Bracken

Overview

Bracken (Bayesian Reestimation of Abundance with KrakEN) refines taxonomic abundance estimates from Kraken2 classification reports. Kraken2 assigns reads to the lowest common ancestor when k-mers match multiple taxa, which can inflate counts at higher taxonomic levels. Bracken uses a Bayesian model built from the read-length distribution of each genome in the database to probabilistically redistribute reads from higher-level taxa down to species (or genus) level, producing more accurate relative abundance estimates.

Installation

mamba install -c bioconda bracken

Basic Usage

Build the Bracken database (a one-time step per Kraken2 database and read length), then estimate species-level abundance from a Kraken2 report.
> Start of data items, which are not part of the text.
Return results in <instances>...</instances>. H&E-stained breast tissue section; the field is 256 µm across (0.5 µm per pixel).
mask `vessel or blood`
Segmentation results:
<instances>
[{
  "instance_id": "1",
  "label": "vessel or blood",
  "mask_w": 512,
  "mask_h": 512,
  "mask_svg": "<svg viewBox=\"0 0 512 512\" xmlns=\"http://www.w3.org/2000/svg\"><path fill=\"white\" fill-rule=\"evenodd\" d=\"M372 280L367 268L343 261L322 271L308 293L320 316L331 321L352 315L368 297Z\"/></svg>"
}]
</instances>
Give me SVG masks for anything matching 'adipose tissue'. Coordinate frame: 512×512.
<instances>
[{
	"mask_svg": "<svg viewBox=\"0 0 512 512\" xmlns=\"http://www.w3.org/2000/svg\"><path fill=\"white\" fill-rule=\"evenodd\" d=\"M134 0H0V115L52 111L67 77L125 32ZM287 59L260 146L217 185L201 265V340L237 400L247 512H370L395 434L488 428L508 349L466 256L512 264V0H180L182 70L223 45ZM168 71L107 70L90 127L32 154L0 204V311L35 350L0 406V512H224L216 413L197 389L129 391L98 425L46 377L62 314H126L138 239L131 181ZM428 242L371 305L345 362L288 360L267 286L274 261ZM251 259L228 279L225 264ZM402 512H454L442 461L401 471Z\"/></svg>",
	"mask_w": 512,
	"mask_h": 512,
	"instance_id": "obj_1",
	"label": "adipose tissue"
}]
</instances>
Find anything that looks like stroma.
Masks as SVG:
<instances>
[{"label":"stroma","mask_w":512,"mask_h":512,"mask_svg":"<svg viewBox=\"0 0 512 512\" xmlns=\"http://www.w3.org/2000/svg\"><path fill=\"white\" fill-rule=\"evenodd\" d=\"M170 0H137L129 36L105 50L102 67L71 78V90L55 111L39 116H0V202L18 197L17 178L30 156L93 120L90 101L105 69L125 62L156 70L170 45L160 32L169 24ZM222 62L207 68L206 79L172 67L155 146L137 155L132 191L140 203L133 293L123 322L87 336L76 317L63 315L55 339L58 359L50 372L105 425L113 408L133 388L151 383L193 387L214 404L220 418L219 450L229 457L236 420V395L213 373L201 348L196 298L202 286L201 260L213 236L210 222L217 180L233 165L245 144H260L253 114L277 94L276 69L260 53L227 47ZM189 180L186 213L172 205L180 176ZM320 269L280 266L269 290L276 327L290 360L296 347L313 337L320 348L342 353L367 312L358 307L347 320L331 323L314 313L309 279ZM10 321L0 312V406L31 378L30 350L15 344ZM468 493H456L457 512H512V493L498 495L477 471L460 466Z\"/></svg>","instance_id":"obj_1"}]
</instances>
# Build Bracken database (one-time)
bracken-build -d kraken2_db/ -t 8 -k 35 -l 1000

# Estimate species abundance
bracken -d kraken2_db/ \
  -i report.txt \
  -o bracken_output.txt \
  -r 1000 -l S -t 10

Key Parameters

Flag / option	Description
`-d`	Path to the Kraken2 database directory (must contain the Bracken database files after running `bracken-build`).
`-i`	Input Kraken2 report file (the `--report` output from Kraken2).
`-o`	Output file for re-estimated abundance values.
`-r`	Read length used during sequencing (must match the `-l` value used when building the Bracken database).
`-l`	Taxonomic level for re-estimation: `S` (species), `G` (genus), `F` (family), `O` (order), `C` (class), `P` (phylum), `D` (domain).
`-t`	Minimum number of reads assigned to a taxon to include it in the output. Taxa below this threshold are excluded.

Expected Output

bracken_output.txt – tab-delimited file with columns for taxon name, taxonomy ID, taxonomy level, Kraken-assigned reads, added reads (from redistribution), new total reads, and fraction of total reads. Each row represents one taxon at the requested level.
bracken_output.txt_bracken_species.kreport – an updated Kraken-style report reflecting the re-estimated abundances, suitable for downstream visualisation tools.